Discriminatory policing
NGOs Jurix and the Open Society Justice Initiative released research demonstrating that Moscow police disproportionately stopped and searched non-Slavs. After relations worsened between Russia and Georgia in September and October, hundreds of Georgian nationals were deported for allegedly violating immigration rules or being involved in crime. Individuals were held pending deportation in reportedly insanitary conditions and without water or food. Two Georgian nationals died awaiting deportation, allegedly due to the poor conditions and inadequate medical attention.
Violence against women
No measures under Russian law specifically addressed violence against women in the family, and government support for crisis centres and hotlines was totally inadequate. In November the UN Committee against Torture expressed concern about the reports of prevalent domestic violence and the lack of sufficient shelters for women.
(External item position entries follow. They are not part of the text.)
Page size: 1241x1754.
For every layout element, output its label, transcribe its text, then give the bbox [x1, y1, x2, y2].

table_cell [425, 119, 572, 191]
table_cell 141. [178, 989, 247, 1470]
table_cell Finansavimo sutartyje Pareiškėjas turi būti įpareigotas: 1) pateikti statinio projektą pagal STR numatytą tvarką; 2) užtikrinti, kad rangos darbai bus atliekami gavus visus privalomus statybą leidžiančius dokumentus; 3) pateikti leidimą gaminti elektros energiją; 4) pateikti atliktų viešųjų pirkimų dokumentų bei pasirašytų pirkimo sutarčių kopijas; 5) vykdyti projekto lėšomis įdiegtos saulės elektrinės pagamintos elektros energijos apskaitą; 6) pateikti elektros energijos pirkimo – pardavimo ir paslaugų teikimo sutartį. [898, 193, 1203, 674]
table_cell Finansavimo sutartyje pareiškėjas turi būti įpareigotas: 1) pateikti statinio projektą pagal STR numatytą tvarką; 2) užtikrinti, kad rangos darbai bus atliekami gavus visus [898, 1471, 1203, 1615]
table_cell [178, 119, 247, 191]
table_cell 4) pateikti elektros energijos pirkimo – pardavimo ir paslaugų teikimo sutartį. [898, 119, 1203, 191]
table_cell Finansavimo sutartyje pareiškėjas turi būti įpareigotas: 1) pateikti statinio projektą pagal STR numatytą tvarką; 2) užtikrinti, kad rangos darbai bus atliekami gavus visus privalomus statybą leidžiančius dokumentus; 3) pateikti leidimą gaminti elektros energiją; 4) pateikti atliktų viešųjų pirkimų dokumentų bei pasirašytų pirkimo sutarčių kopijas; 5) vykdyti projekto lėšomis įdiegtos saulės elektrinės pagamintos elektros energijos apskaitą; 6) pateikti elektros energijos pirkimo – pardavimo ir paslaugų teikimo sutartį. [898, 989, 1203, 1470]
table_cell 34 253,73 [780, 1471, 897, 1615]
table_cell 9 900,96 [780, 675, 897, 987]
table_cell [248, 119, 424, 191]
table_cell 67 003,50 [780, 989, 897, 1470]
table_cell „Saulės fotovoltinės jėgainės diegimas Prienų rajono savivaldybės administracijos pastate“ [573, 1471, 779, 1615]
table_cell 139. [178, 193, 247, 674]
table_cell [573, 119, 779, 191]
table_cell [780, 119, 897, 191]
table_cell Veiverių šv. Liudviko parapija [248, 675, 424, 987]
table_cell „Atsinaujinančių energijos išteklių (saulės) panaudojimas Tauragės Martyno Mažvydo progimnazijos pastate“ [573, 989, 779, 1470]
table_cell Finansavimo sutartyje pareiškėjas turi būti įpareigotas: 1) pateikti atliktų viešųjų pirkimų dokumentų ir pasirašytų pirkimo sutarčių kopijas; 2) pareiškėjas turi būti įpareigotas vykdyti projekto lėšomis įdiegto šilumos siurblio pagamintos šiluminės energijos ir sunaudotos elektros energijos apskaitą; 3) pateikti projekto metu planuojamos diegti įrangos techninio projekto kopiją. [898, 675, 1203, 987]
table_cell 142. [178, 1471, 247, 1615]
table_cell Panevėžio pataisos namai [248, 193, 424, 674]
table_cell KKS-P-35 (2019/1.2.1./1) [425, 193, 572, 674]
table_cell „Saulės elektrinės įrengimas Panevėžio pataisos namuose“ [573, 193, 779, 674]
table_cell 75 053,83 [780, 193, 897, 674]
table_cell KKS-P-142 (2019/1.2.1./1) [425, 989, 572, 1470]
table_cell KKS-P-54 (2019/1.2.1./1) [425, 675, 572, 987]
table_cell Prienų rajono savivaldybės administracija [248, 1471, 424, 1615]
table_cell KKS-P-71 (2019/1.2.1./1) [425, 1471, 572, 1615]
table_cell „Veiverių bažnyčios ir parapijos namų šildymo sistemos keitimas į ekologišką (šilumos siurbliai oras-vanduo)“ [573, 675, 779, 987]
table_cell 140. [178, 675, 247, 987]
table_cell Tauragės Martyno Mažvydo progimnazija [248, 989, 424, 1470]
The Committee recommended the Russian authorities should ensure protection of women by adopting specific legislative and other measures to address domestic violence, providing for protection of victims, access to medical, social and legal services and temporary accommodation and for perpetrators to be held accountable.
- One of the few government-supported shelters for women in the Russian Federation, in Petrozavodsk, Republic of Karelia, was closed.
Fair trial concerns
Prisoners served sentences after trials that failed to meet international fair trial standards, and in which their lawyers considered the charges to be politically motivated.
- Former YUKOS oil company head Mikhail Khodorkovskii and associate Platon Lebedev, serving nine-year prison sentences following convictions in 2005 for fraud and tax evasion, were denied the right to serve their sentences in or near their home areas. Mikhail Khodorkovskii was unlawfully held in a punishment cell for two weeks in January for having a copy of publicly available government decrees on prisoner conduct. He was also held in a punishment cell for a week in March for drinking tea in an unauthorized place.
- Mikhail Trepashkin, a lawyer and former security services officer, was denied adequate medical treatment for chronic bronchial asthma. He was serving a four-year sentence in a prison colony imposed by a military court in 2005 following conviction on charges including divulging state secrets. He was reportedly placed in an unheated, unventilated punishment cell by the prison administration in an attempt to make him withdraw complaints about the fairness of his trial and his treatment.
AI country reports/visits
Reports
- Commonwealth of Independent States: Positive trend on the abolition of the death penalty but more needs to be done (AI Index: EUR 04/003/2006)
- Russian Federation: Rasul Kudaev (AI Index: EUR 46/003/2006)
- Russian Federation: Amnesty International's concerns and recommendations in the case of Mikhail Trepashkin (AI Index: EUR 46/012/2006)
- Russian Federation: Preliminary briefing to the UN Committee against Torture (AI Index: EUR 46/014/2006)
- Russian Federation: Violent racism out of control (AI Index: EUR 46/022/2006)
- Russian Federation: Supplementary briefing to the UN Committee against Torture (AI Index: EUR 46/039/2006)
- Russian Federation: Russian Chechen Friendship Society closed under new NGO law (AI Index: EUR 46/048/2006)
- Russian Federation: Torture and forced "confessions" in detention (AI Index: EUR 46/056/2006)
Visits
AI delegates visited the Russian Federation in April, June, July and December. In July, AI's Secretary General met the President together with other heads of global civil society organizations.